*** PASSAGE FOR REVIEW Section Begins ***
I know, I know. In the midst of a lethal pandemic where scores of Covid-19 patients are struggling for their lives, it seems pathetically small of me to focus on something like how I can’t wash my clothes using my apartment building’s coin-operated machines. But it isn’t just about staying springtime fresh. In the immortal words of Wash Hogwallop, finding ways to do your laundry, weigh yourself, or have Zoltar tell your fortune have “Up ‘an R-U-N O-F-F-T.” Thank God, I gave up using cigarette vending machines in 1976.
All of the hoo-ha started during the summer of 2020 with the closure of retailers, gas stations, and restaurants. Apparently, many of their customers still paid for goods and services with cash. Spare change, to be exact. As the pandemic escalated, struggling establishments began posting signs near their cash registers, “Please pay with credit cards or exact change.”
A June 11, 2020 Federal Reserve news release confirmed that coin deposits to the Fed (which supplies commercial banks) have drastically declined. At the same time, the U.S. Mint decreased coin production. According to the release, “Although the Federal Reserve is confident that the coin inventory issues will resolve once the economy opens more broadly and the coin supply chain returns to normal circulation patterns, we recognize that these measures alone will not be enough to resolve near-term issues.”
*** PASSAGE FOR REVIEW Section Ends ***
*** LISTED RECORDS Section Begins ***
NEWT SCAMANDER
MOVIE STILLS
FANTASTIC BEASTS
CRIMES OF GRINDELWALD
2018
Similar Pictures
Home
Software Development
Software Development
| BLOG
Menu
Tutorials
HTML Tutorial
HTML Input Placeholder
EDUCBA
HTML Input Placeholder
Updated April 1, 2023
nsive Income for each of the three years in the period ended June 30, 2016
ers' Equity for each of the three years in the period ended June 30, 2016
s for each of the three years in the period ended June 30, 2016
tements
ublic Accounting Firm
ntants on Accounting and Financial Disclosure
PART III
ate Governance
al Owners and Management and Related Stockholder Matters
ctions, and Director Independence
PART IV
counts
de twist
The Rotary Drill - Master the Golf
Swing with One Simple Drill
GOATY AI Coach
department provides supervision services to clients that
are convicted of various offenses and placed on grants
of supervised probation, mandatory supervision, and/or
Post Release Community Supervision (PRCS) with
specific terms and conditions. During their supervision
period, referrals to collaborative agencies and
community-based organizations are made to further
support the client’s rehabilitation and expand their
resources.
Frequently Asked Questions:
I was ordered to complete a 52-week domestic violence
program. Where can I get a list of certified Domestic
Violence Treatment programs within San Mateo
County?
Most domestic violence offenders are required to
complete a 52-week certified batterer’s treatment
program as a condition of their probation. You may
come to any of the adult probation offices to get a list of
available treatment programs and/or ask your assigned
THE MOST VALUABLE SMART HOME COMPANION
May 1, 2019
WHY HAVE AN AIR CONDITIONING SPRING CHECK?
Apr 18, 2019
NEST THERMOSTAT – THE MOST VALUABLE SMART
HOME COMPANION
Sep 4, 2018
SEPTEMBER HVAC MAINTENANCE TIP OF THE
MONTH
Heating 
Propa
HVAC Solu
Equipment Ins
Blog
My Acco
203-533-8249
*** LISTED RECORDS Section Ends ***
(WORK ORDER): Pick up the piece on the pandemic coin shortage after its final sentence and carry it forward. That material is separate from the piece on the pandemic coin shortage.

(REPLY):
Meanwhile, I still couldn’t do my laundry.
But apart from my dependency on gumball machines, I’ve never been a cash kind of guy. Even before there were debit cards, I’d routinely write checks for $0.29 at convenience stores and worry about balancing my checking account later. I never did.
So, I’ve come up with a creative plan to deal with the national quarter shortage, relieving me of the pressure from doing my laundry.
The first thing I tried was building a relationship with a bank. But, in order to set up a new account, the bank demanded that I keep a minimum of $150 balance in my checking account, so that wouldn’t work. And even if I did, you still can’t walk up to a bank teller and ask for a roll of quarters. They don’t do that anymore.
You can use ATM’s, or shop at places like Walmart that offer cashback options. But that still presents a problem: they only dispense cash in increments of $20.00 or more, and since Walmart refuses to change $20 bills into $10 bills or smaller, you still have to find creative ways to get around the hurdle by looking for inexpensive items to buy that cost less than fifty cents using $20 bills. Things like L’Oven Hot Dog Buns, two-liter bottles of Diet Coke, or Jiffy Corn Muffin Mix. I don’t usually use any of those products, but sometimes you do what you have to do. It entails standing at the register, calculating on your iPhone how much additional sales tax will be tacked onto your purchase, and determining whether or not the change will include quarters.
Buying individual Chapsticks works the best for me. Where I shop, Chapsticks cost $1.00 each. Including sales tax, each one costs $1.08. That means I’ll get $0.92 in change: three quarters, one dime, a nickel, and two pennies, so I’ll usually go through the process five or six times until I have enough for a large load of laundry. Besides, I can always use more Chapstick.
If none of those work, you can always circle through fast-food drive-up windows. After doing extensive online research, I found the following items at Wendy’s that met my criteria:
- Wendy’s Jr. Cheeseburger Deluxe ($1.89)
- Small Frosty ($0.99)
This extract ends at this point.